Sempra Metals Ltd v Inland Revenue Commissioners [2007] UKHL 34 is a UK tax law case, concerning the availability of compound interest upon personal claims. The effect of the case, decided by a majority, was to reverse the outcome of Westdeutsche Landesbank Girozentrale v Islington LBC. However, the Supreme Court departed from this ruling in Prudential Assurance Co Ltd v Revenue and Customs Commissioners.

==Facts==
Sempra Metals paid advance corporation tax on its dividends, but the tax breached EU law. Sempra Metals claimed the tax back, as it was paid under a mistake of law, and it demanded compound interest, the time value of the money. The IRC argued the award should be based on simple interest, but if compound, the rate should be the rate the Government could have borrowed at in the relevant period.

==Judgment==
The House of Lords held that there was an action for money paid under mistakes of law, Kleinwort v Lincoln CC. There was also jurisdiction for giving compound interest. The restitutionary remedy was not like damages, so the gain would need to be measured, not the loss to the claimant. The Revenue should therefore give back its whole benefit.

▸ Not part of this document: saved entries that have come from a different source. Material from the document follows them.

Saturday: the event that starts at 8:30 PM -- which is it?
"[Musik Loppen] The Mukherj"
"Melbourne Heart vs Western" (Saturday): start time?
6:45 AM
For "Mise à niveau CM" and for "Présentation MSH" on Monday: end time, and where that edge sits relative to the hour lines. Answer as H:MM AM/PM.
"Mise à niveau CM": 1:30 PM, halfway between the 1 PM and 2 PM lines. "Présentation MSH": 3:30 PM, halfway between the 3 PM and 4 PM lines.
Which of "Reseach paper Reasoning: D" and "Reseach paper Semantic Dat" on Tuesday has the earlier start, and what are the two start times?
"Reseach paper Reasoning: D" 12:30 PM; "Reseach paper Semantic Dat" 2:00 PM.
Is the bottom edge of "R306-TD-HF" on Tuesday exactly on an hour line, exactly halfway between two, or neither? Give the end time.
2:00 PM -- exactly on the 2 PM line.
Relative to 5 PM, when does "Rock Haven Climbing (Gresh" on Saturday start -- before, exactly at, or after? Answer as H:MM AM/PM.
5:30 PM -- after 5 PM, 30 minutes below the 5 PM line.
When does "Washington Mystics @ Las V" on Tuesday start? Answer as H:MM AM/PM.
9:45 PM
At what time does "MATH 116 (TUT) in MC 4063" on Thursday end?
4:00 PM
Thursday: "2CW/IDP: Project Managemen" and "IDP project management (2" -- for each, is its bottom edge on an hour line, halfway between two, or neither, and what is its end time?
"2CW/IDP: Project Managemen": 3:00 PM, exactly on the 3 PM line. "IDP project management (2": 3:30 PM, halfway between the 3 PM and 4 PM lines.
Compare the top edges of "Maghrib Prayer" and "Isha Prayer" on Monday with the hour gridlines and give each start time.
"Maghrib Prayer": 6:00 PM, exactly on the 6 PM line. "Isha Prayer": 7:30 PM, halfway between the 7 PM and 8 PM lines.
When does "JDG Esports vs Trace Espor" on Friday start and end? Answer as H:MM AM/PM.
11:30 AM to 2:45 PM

Simple interest would fall short of true value, so compound interest was proper.

Lord Hope, Lord Nicholls and Lord Walker held it was extremely difficult to quantify any benefit to the revenue because it did not use the money, so resort to the convention rate of interest should be had.

Lord Scott and Lord Mance dissented, saying the claim had to reflect the actual benefit received.